分隔词法分析器和解析器规则将使事情井井有条.另外,当创建单独的词法分析器和解析器语法时,您不能(偶然)将文字标记放入解析器语法中,但需要在词法分析器语法中定义所有标记.这将使哪些词法分析器规则先于其他规则变得显而易见,并且您不能在重复文字常量内进行任何错字输入:

grammar P;

r1 : 'foo' r2;

r2 : r3 'foo '; // added an accidental space after 'foo'

但是,当您具有解析器语法时,就无法犯该错误.您将必须使用与'foo'相匹配的词法分析器规则:

parser grammar P

options { tokenVocab=L; }

r1 : FOO r2;

r2 : r3 FOO;


lexer grammar L;

FOO : 'foo';

user2998131写道:

应如何连接单独的语法文件和词法分析器文件?

就像在解析器语法中一样:指向options { ... }块内的正确tokenVocab.
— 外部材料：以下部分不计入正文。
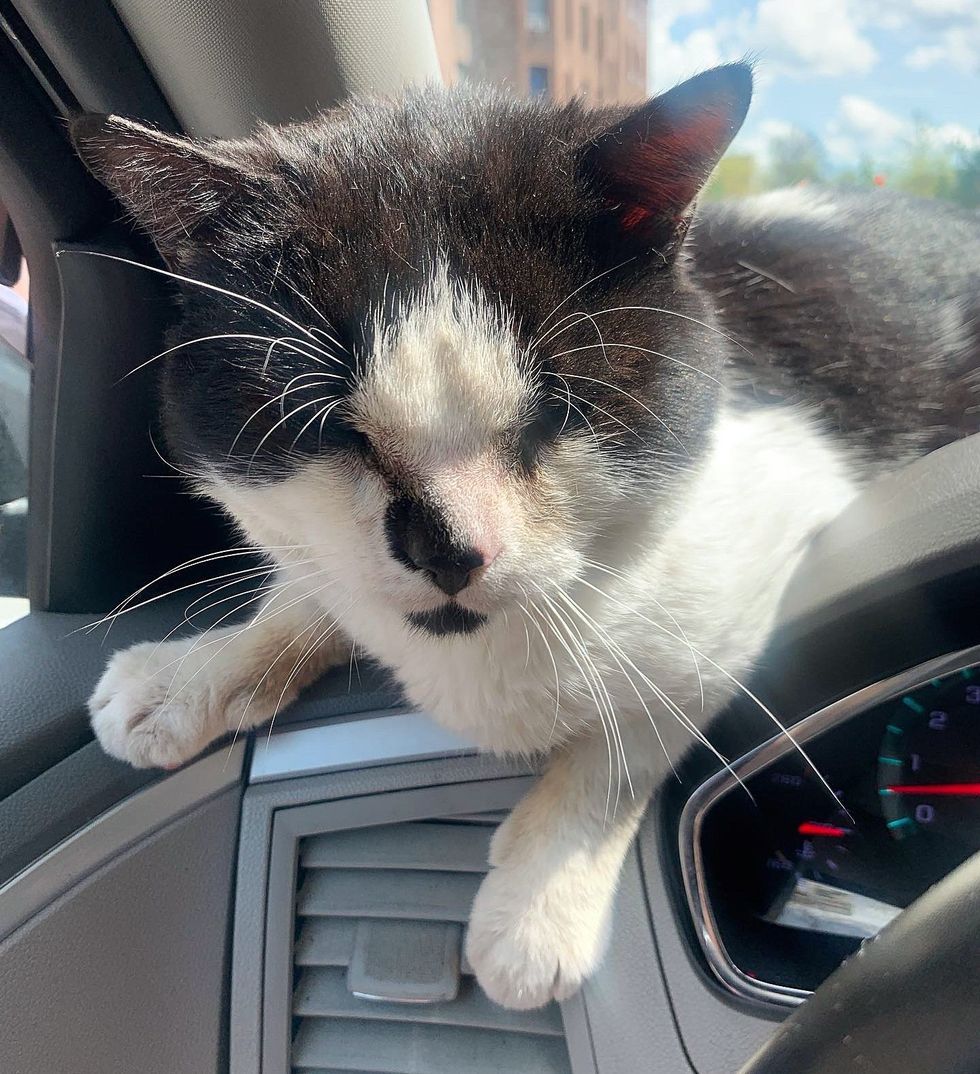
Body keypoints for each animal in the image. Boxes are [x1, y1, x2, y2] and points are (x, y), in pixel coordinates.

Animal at [74, 62, 979, 1009]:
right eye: (333, 430)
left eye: (554, 414)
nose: (448, 551)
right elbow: (315, 588)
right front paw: (187, 677)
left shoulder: (769, 516)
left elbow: (638, 725)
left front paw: (539, 903)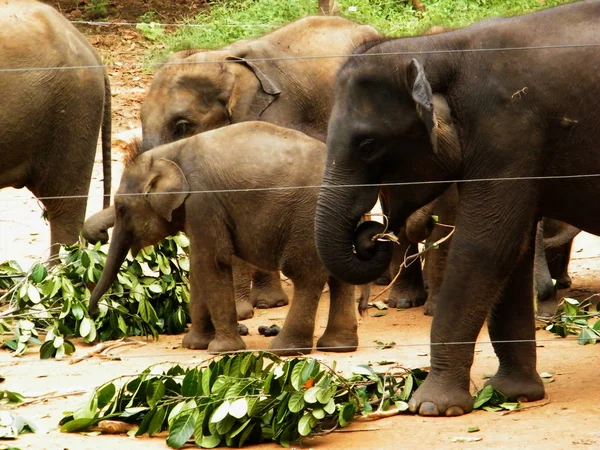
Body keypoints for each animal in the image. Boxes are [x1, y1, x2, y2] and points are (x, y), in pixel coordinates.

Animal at [81, 14, 384, 312]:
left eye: (182, 126)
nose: (97, 237)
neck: (225, 61)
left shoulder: (275, 115)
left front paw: (258, 306)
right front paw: (257, 305)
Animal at [88, 122, 360, 356]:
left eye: (121, 208)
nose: (94, 313)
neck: (170, 151)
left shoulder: (203, 201)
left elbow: (212, 262)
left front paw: (222, 350)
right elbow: (198, 267)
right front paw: (194, 345)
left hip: (307, 217)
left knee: (304, 274)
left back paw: (285, 350)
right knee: (339, 274)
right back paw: (338, 346)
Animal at [316, 0, 596, 416]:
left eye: (368, 144)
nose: (372, 234)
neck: (443, 48)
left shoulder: (508, 130)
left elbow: (486, 246)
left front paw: (431, 407)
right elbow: (513, 250)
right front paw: (512, 394)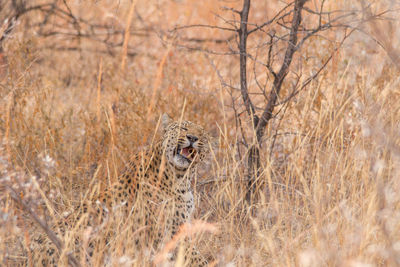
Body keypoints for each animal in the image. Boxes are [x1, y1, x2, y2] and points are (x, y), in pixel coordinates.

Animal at [30, 114, 212, 266]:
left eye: (202, 134)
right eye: (183, 128)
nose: (193, 138)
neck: (181, 177)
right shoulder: (171, 233)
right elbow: (196, 258)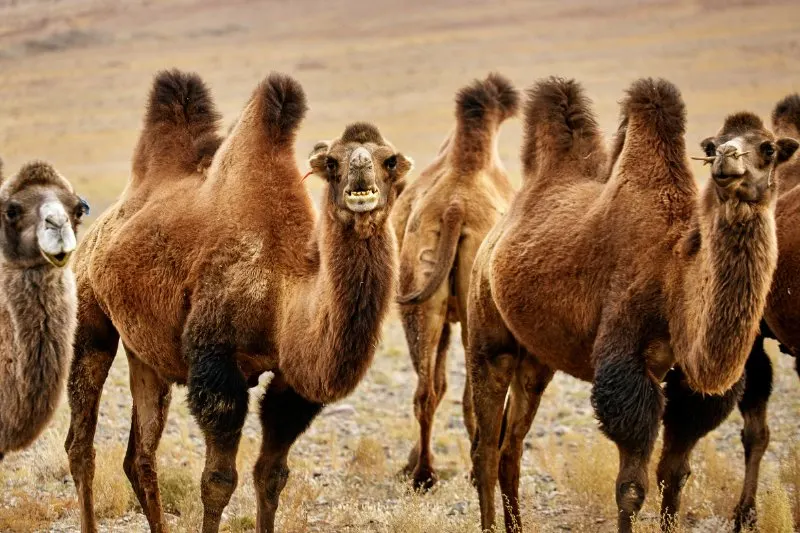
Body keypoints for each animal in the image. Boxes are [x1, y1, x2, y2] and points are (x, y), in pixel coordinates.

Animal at [63, 70, 412, 532]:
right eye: (333, 162)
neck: (284, 292)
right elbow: (218, 480)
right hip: (90, 316)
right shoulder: (216, 365)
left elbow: (271, 474)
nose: (360, 172)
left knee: (140, 455)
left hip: (146, 353)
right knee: (80, 444)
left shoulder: (292, 385)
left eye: (389, 160)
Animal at [392, 72, 520, 488]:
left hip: (419, 296)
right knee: (467, 396)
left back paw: (422, 473)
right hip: (469, 308)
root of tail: (454, 209)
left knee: (425, 391)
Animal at [466, 77, 796, 528]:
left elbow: (675, 475)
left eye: (768, 148)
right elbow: (631, 487)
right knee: (485, 448)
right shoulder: (626, 362)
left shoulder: (690, 386)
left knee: (510, 446)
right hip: (487, 334)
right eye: (713, 145)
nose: (728, 160)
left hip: (534, 360)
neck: (675, 277)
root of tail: (494, 237)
请注意,您也可以导入语法,这是不同的: https://theantlrguy.atlassian.net/wiki/display/ANTLR4/Grammar+Structure#GrammarStructure-GrammarImports

I used ANTLR version 4 for creating compiler.First Phase was the Lexer part. I created "CompilerLexer.g4" file and putted lexer rules in it.It works fine.

CompilerLexer.g4:


lexer grammar CompilerLexer;

INT         :   'int'   ;   //1
FLOAT       :   'float' ;   //2
BEGIN       :   'begin' ;   //3
END         :   'end'   ;   //4
To          :   'to'    ;   //5
NEXT        :   'next'  ;   //6
REAL        :   'real'  ;   //7
BOOLEAN     :   'bool'  ;   //8
.
.
.
NOTEQUAL    :   '!='    ;   //46
AND         :   '&&'    ;   //47
OR          :   '||'    ;   //48
POW         :   '^'     ;   //49
ID          : [a-zA-Z]+ ;   //50




WS
:   ' ' -> channel(HIDDEN)  //50
;


Now it is time for phase 2 which is the parser.I created "CompilerParser.g4" file and putted grammars in it but have dozens warning and errors.

CompilerParser.g4:


parser grammar CompilerParser;

options {   tokenVocab = CompilerLexer; }

STATEMENT   :   EXPRESSION SEMIC
        |   IFSTMT
        |   WHILESTMT
        |   FORSTMT
        |   READSTMT SEMIC
        |   WRITESTMT SEMIC
        |   VARDEF SEMIC
        |   BLOCK
        ;

BLOCK       : BEGIN STATEMENTS END
        ;

STATEMENTS  : STATEMENT STATEMENTS*
        ;

EXPRESSION  : ID ASSIGN EXPRESSION
        | BOOLEXP
        ;

RELEXP      : MODEXP (GT | LT | EQUAL | NOTEQUAL | LE | GE | AND | OR) RELEXP
        | MODEXP
        ;

.
.
.

VARDEF      : (ID COMA)* ID COLON VARTYPE
        ;

VARTYPE     : INT
        | FLOAT
        | CHAR
        | STRING
        ;
compileUnit
:   EOF
;


Warning and errors:

  • implicit definition of token 'BLOCK' in parser
  • implicit definition of token 'BOOLEXP' in parser
  • implicit definition of token 'EXP' in parser
  • implicit definition of token 'EXPLIST' in parser
  • lexer rule 'BLOCK' not allowed in parser
  • lexer rule 'EXP' not allowed in parser
  • lexer rule 'EXPLIST' not allowed in parser
  • lexer rule 'EXPRESSION' not allowed in parser

Have dozens of these warning and errors. What is the cause?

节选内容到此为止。